According to Boisgontier, the interplay between exercise and thought is powerful enough to show cause-and-effect relationships, and in this large-scale study, it means that the right amount of exercise resulted in a sharper mind.
Six minutes of vigorous exercise increases BDNF
the other new researchalthough relatively small, may help explain how exercise keeps the brain healthy.
In this experiment, 12 healthy young people rode a stationary bike for 90 minutes at a very slow pace, followed by a 6-minute interval of 40 seconds of hard pedaling followed by 20 seconds of rest. Before, during, and after each session, researchers tracked his BDNF in people’s blood.
We also measured lactate levels. Muscles release lactic acid, often called lactic acid, during exercise, especially if it is intense. It travels to the brain as fuel and is absorbed by the brain.
Previous studies in mice suggest that this change in brain fueling is what triggers the production of BDNF to jump-start. They start pumping out more BDNF and the mice soon develop rodent cranial neurosis.
Now researchers have found signs of the same thing happening in people.
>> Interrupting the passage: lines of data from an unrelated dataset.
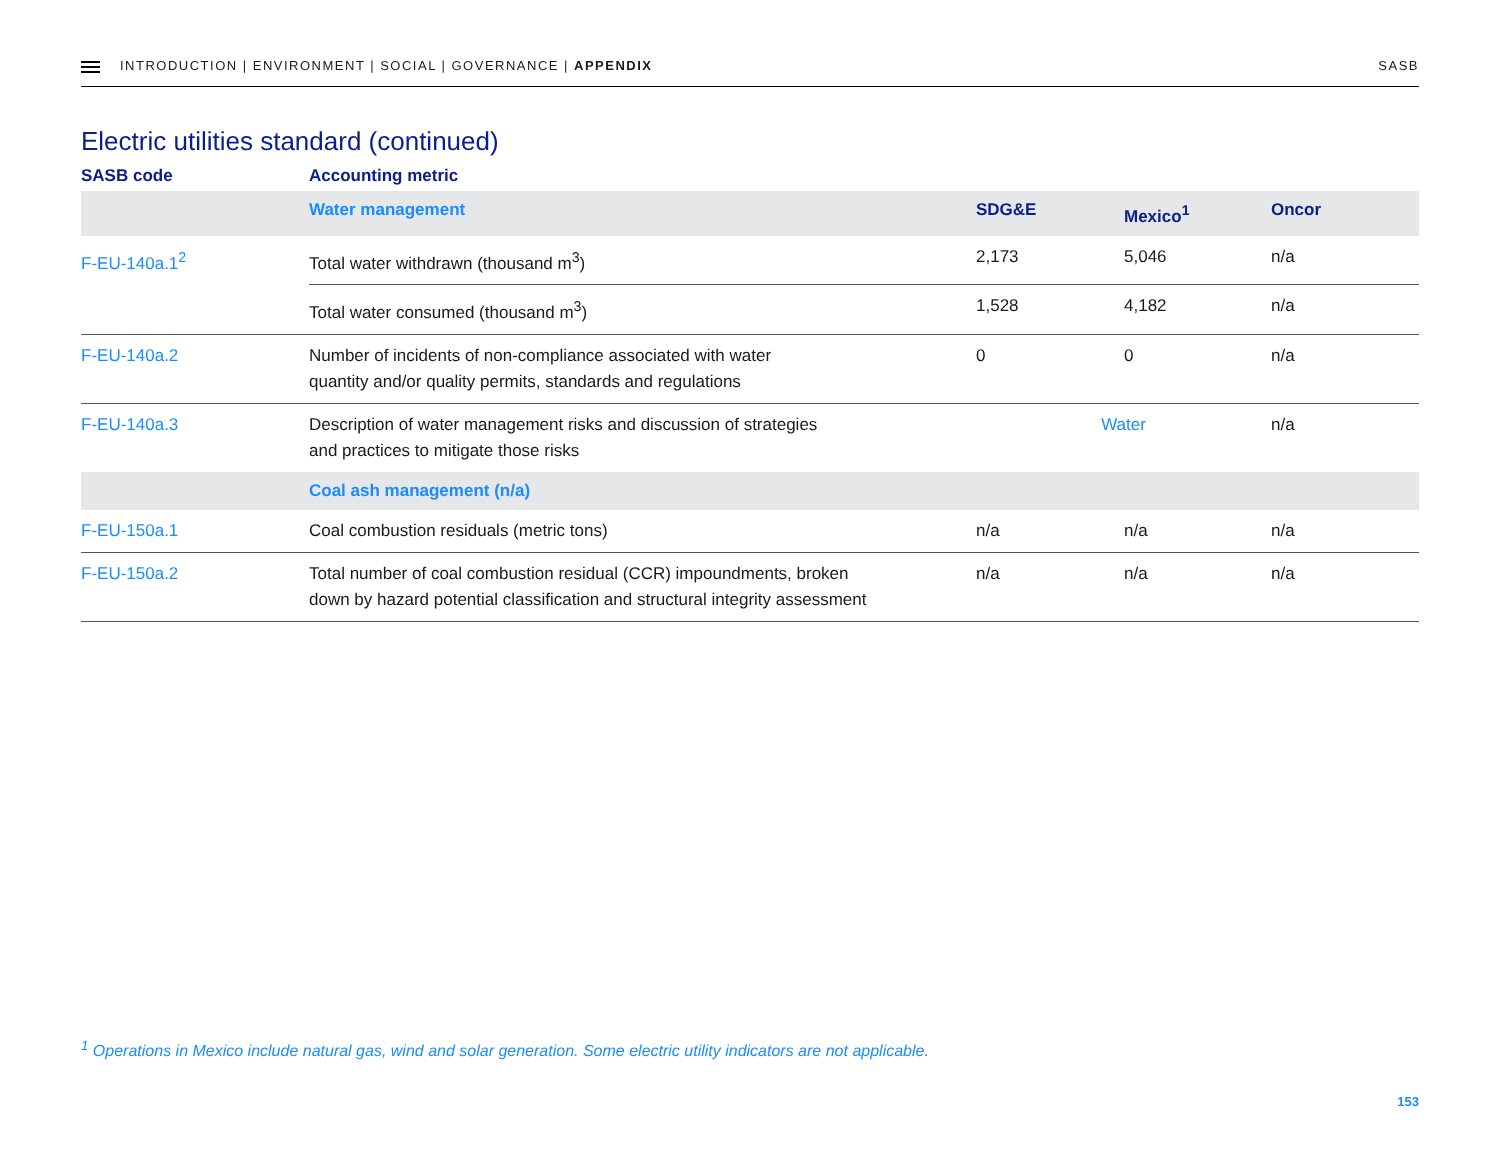INTRODUCTION | ENVIRONMENT | SOCIAL | GOVERNANCE | APPENDIX
SASB
Electric utilities standard (continued)
| SASB code | Accounting metric | | | |
| --- | --- | --- | --- | --- |
| | Water management | SDG&E | Mexico<sup>1</sup> | Oncor |
| F-EU-140a.1<sup>2</sup> | Total water withdrawn (thousand m<sup>3</sup>) | 2,173 | 5,046 | n/a |
| | Total water consumed (thousand m<sup>3</sup>) | 1,528 | 4,182 | n/a |
| F-EU-140a.2 | Number of incidents of non-compliance associated with water quantity and/or quality permits, standards and regulations | 0 | 0 | n/a |
| F-EU-140a.3 | Description of water management risks and discussion of strategies and practices to mitigate those risks | Water | | n/a |
| | Coal ash management (n/a) | | | |
| F-EU-150a.1 | Coal combustion residuals (metric tons) | n/a | n/a | n/a |
| F-EU-150a.2 | Total number of coal combustion residual (CCR) impoundments, broken down by hazard potential classification and structural integrity assessment | n/a | n/a | n/a |
<sup>1</sup> Operations in Mexico include natural gas, wind and solar generation. Some electric utility indicators are not applicable.
153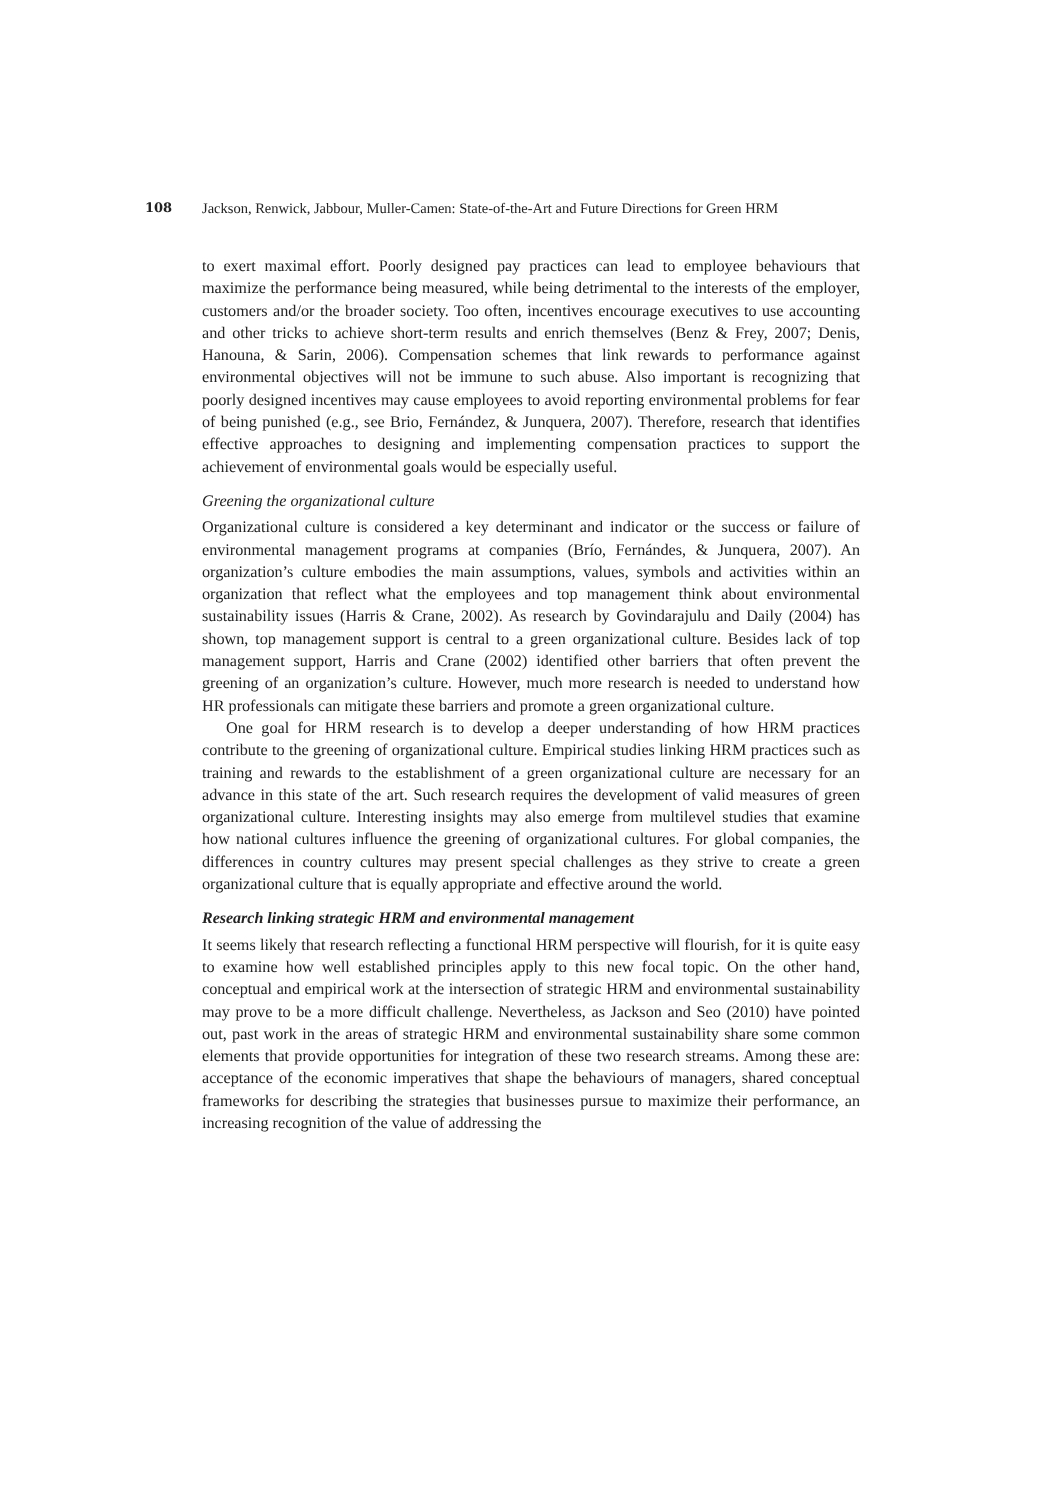108 Jackson, Renwick, Jabbour, Muller-Camen: State-of-the-Art and Future Directions for Green HRM
to exert maximal effort. Poorly designed pay practices can lead to employee behaviours that maximize the performance being measured, while being detrimental to the interests of the employer, customers and/or the broader society. Too often, incentives encourage executives to use accounting and other tricks to achieve short-term results and enrich themselves (Benz & Frey, 2007; Denis, Hanouna, & Sarin, 2006). Compensation schemes that link rewards to performance against environmental objectives will not be immune to such abuse. Also important is recognizing that poorly designed incentives may cause employees to avoid reporting environmental problems for fear of being punished (e.g., see Brio, Fernández, & Junquera, 2007). Therefore, research that identifies effective approaches to designing and implementing compensation practices to support the achievement of environmental goals would be especially useful.
Greening the organizational culture
Organizational culture is considered a key determinant and indicator or the success or failure of environmental management programs at companies (Brío, Fernándes, & Junquera, 2007). An organization’s culture embodies the main assumptions, values, symbols and activities within an organization that reflect what the employees and top management think about environmental sustainability issues (Harris & Crane, 2002). As research by Govindarajulu and Daily (2004) has shown, top management support is central to a green organizational culture. Besides lack of top management support, Harris and Crane (2002) identified other barriers that often prevent the greening of an organization’s culture. However, much more research is needed to understand how HR professionals can mitigate these barriers and promote a green organizational culture.
One goal for HRM research is to develop a deeper understanding of how HRM practices contribute to the greening of organizational culture. Empirical studies linking HRM practices such as training and rewards to the establishment of a green organizational culture are necessary for an advance in this state of the art. Such research requires the development of valid measures of green organizational culture. Interesting insights may also emerge from multilevel studies that examine how national cultures influence the greening of organizational cultures. For global companies, the differences in country cultures may present special challenges as they strive to create a green organizational culture that is equally appropriate and effective around the world.
Research linking strategic HRM and environmental management
It seems likely that research reflecting a functional HRM perspective will flourish, for it is quite easy to examine how well established principles apply to this new focal topic. On the other hand, conceptual and empirical work at the intersection of strategic HRM and environmental sustainability may prove to be a more difficult challenge. Nevertheless, as Jackson and Seo (2010) have pointed out, past work in the areas of strategic HRM and environmental sustainability share some common elements that provide opportunities for integration of these two research streams. Among these are: acceptance of the economic imperatives that shape the behaviours of managers, shared conceptual frameworks for describing the strategies that businesses pursue to maximize their performance, an increasing recognition of the value of addressing the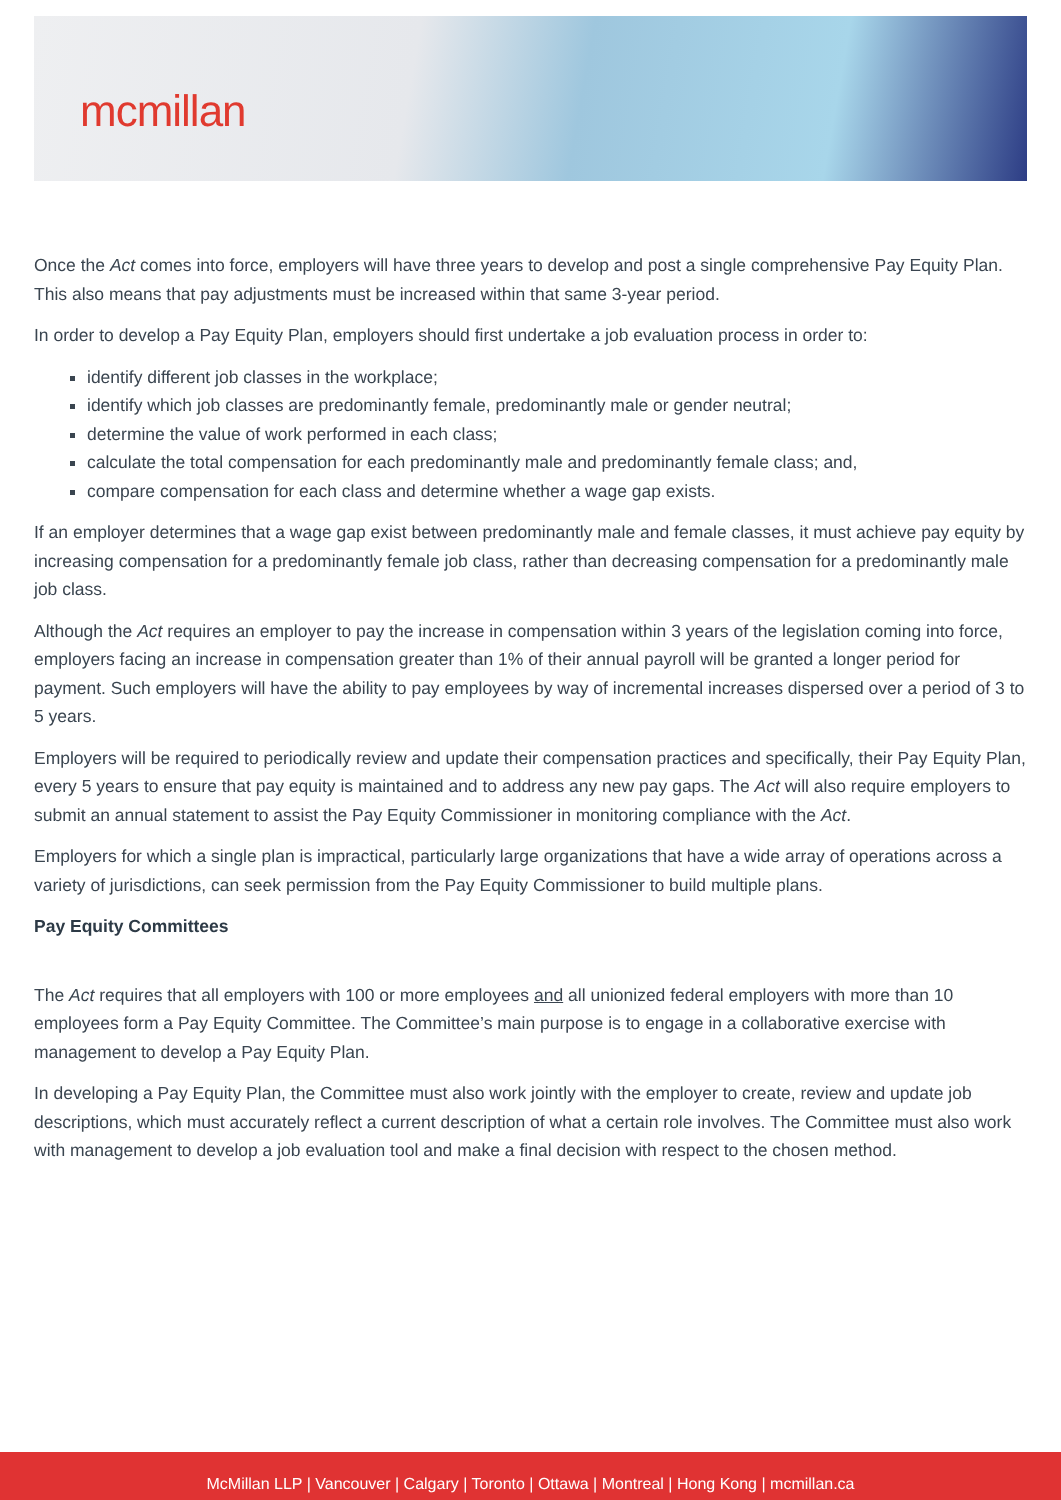mcmillan
Once the Act comes into force, employers will have three years to develop and post a single comprehensive Pay Equity Plan. This also means that pay adjustments must be increased within that same 3-year period.
In order to develop a Pay Equity Plan, employers should first undertake a job evaluation process in order to:
identify different job classes in the workplace;
identify which job classes are predominantly female, predominantly male or gender neutral;
determine the value of work performed in each class;
calculate the total compensation for each predominantly male and predominantly female class; and,
compare compensation for each class and determine whether a wage gap exists.
If an employer determines that a wage gap exist between predominantly male and female classes, it must achieve pay equity by increasing compensation for a predominantly female job class, rather than decreasing compensation for a predominantly male job class.
Although the Act requires an employer to pay the increase in compensation within 3 years of the legislation coming into force, employers facing an increase in compensation greater than 1% of their annual payroll will be granted a longer period for payment. Such employers will have the ability to pay employees by way of incremental increases dispersed over a period of 3 to 5 years.
Employers will be required to periodically review and update their compensation practices and specifically, their Pay Equity Plan, every 5 years to ensure that pay equity is maintained and to address any new pay gaps. The Act will also require employers to submit an annual statement to assist the Pay Equity Commissioner in monitoring compliance with the Act.
Employers for which a single plan is impractical, particularly large organizations that have a wide array of operations across a variety of jurisdictions, can seek permission from the Pay Equity Commissioner to build multiple plans.
Pay Equity Committees
The Act requires that all employers with 100 or more employees and all unionized federal employers with more than 10 employees form a Pay Equity Committee. The Committee’s main purpose is to engage in a collaborative exercise with management to develop a Pay Equity Plan.
In developing a Pay Equity Plan, the Committee must also work jointly with the employer to create, review and update job descriptions, which must accurately reflect a current description of what a certain role involves. The Committee must also work with management to develop a job evaluation tool and make a final decision with respect to the chosen method.
McMillan LLP | Vancouver | Calgary | Toronto | Ottawa | Montreal | Hong Kong | mcmillan.ca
Similar to the amount of BDNF in the blood during easy riding, people’s blood lactate levels rose slightly after about 30 minutes, but his 6 minutes of hard, fast pedaling and afterward saw a spike in lactate. , BDNF also surged. (Another part of this study examined the effect of fasting for 20 hours and found no effect on BDNF.)
These results suggest that “exercise is good for the brain, and longer or particularly intense exercise may maximize its benefits,” said the study’s lead author. said Travis Gibbons, a postdoctoral fellow at the University of British Columbia, Okanagan.
Boagontier agreed. “There’s always been BDNF involved in exercise and the brain,” he says, noting that studies in his group found that both moderate and more vigorous exercise — brisk walking and brisk running — improved cognition. .
Gibbons explains how long BDNF stays elevated after exercise, the ideal type and amount of exercise to raise BDNF, whether the effect is the same in older and less healthy men and women, and why fasting is so important. He pointed out that many questions remain, such as whether to do so. In this experiment he did not increase BDNF. He and his Boisgontier are planning or underway a follow-up investigation.
But so far, the research shows that exercise, whether fast or slow, should definitely protect our ability to think.